11 de Outubro de 1968. Um filme à moda das docas de Brooklyn na madrugada de Lisboa

11 de Outubro de 1968. Um filme à moda das docas de Brooklyn na madrugada de Lisboa


O assalto a um navio suíço ancorado na Rocha do Conde de Óbidos deu lugar a um assalto audacioso que rendeu aos meliantes cerca de 200 contos em máquinas de calcular. A Polícia Marítima não perdeu tempo em descobrir que a transação se faria sob o viaduto Duarte Pacheco e atacou pela calada.


Os meliantes tinham vindo do Porto, de automóvel, mas a Polícia Marítima estava segura dos seus movimentos. A cilada foi montada ao pormenor. Uma mulher andrajosa tinha-se apresentado numa esquadra com uma carta na qual as autoridades eram ameaçadas de represálias duras no caso de manterem detidos dois estivadores – Mário Ricardo da Silva (conhecido por O Nabo) e Leonel Pires do Amaral – que tinham sido apanhados com a boca na botija a aboletarem-se com 125 máquinas de calcular de um navio suíço ancorado no Tejo e que tinham um valor aproximado de 200 contos.

O navio era o Murten e estava na Rocha do Conde de Óbidos. Em redor desta operação criava-se um ambiente sinistro. Sombras passeavam sobre o cais, o nevoeiro caíra sobre a noite de Lisboa, os agentes da autoridade recolheram pormenores fundamentais para neutralizarem o gangue. O roubo tivera lugar dois meses antes, o Murten já navegava em outras águas, a caminho de Génova, a polícia portuguesa tudo fazia para recuperar muitas das máquinas calculadoras que, desconfiava-se, teriam sido transportadas para o norte do país logo após a ordem de prisão dada ao_Nabo e a Amaral.

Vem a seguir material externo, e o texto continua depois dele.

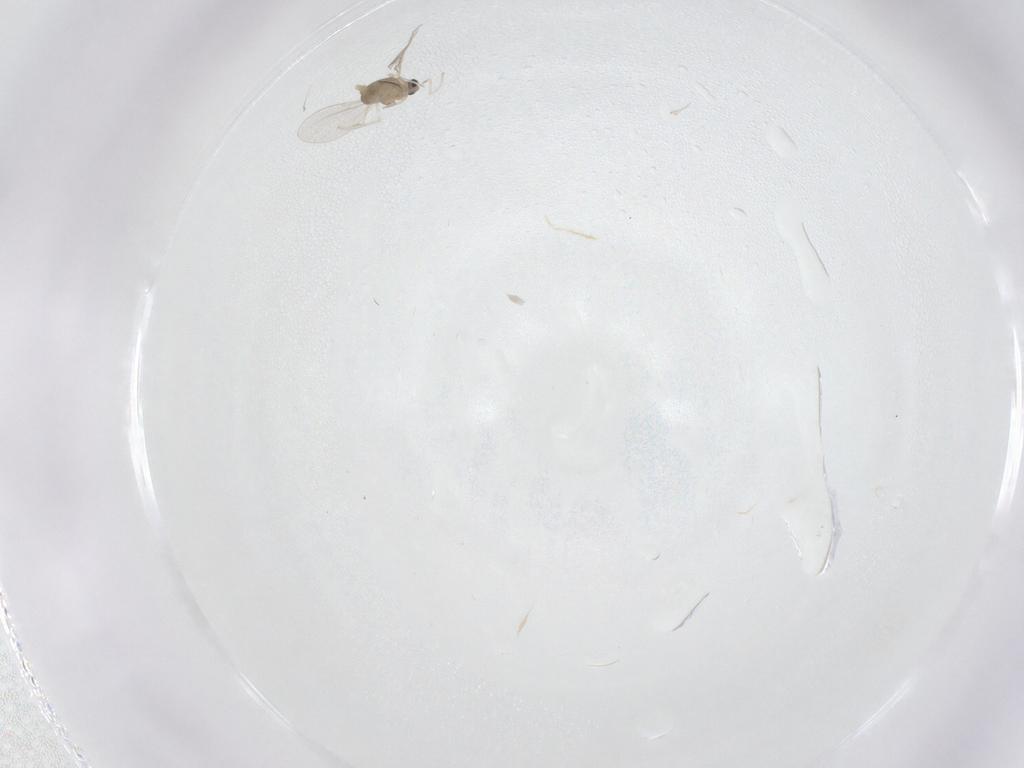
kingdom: Animalia
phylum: Arthropoda
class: Insecta
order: Diptera
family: Cecidomyiidae
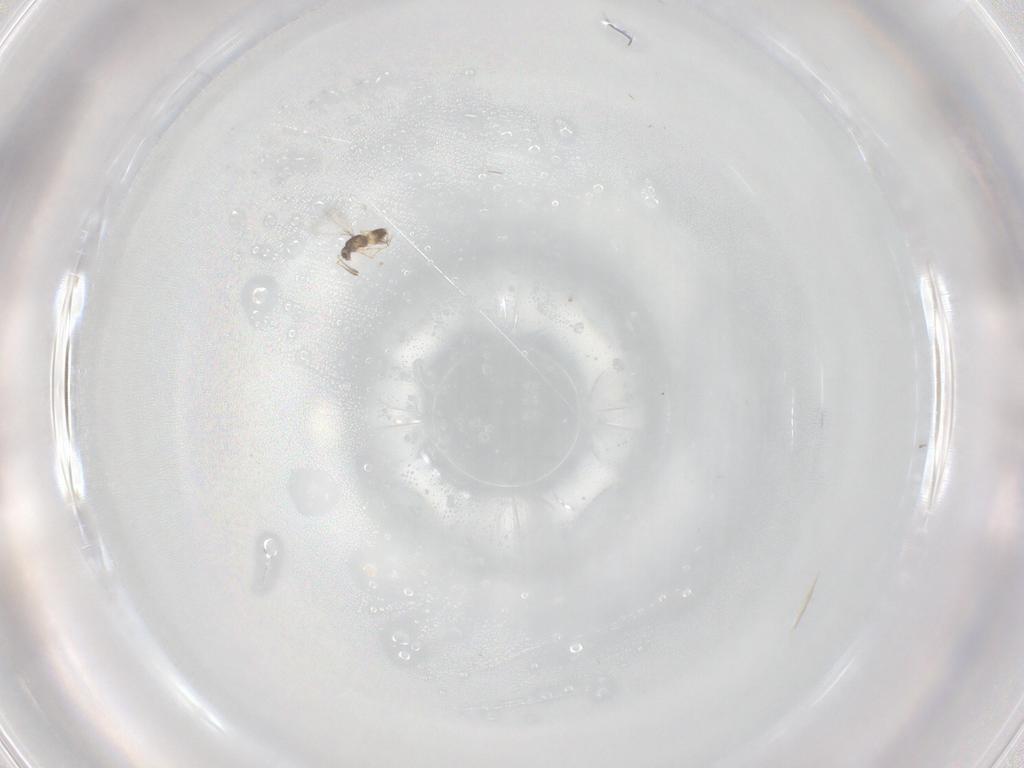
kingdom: Animalia
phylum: Arthropoda
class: Insecta
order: Hymenoptera
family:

Foi em plena escuridão que os subchefes Martins Baptista e João Nabais, acompanhados pelo agente Alípio Parreirão, estacionaram o automóvel numa das bermas arborizadas da Avenida de Ceuta. A mulher vestida de trapos cantara como um canário quando foi apertada na esquadra e se viu ameaçada de um processo por cumplicidade no roubo. Foi aí que despejou tudo o que sabia. E que, afinal, os aparelhos não tinham seguido o caminho do norte e, pelo contrário, se mantinham em Lisboa onde seriam transacionados nessa mesma noite na Avenida de Ceuta.

Os três polícias assistiram à distância à chegada de uma furgoneta com as matrículas tapadas e ao rápido despejar do material que trazia no interior. Em seguida, surgiu o automóvel do recetador que parou a poucos metros de distância. Então, alguém que se mantivera camuflado na escuridão soltou um assobio agudo ao ver os agentes começarem a mover-se em direção aos veículos estacionados. Assobio salvador. A furgoneta partiu à desfilada pelas estradas do interior da floresta de Monsanto, o automóvel tomou o caminho inverso e ambos desapareceram na bruma. Apesar de tudo, algo não estava perdido: cerca de cem contos de material tinha sido deixado para trás. Lisboa tivera direito a uma noite com as das docas de Brooklyn.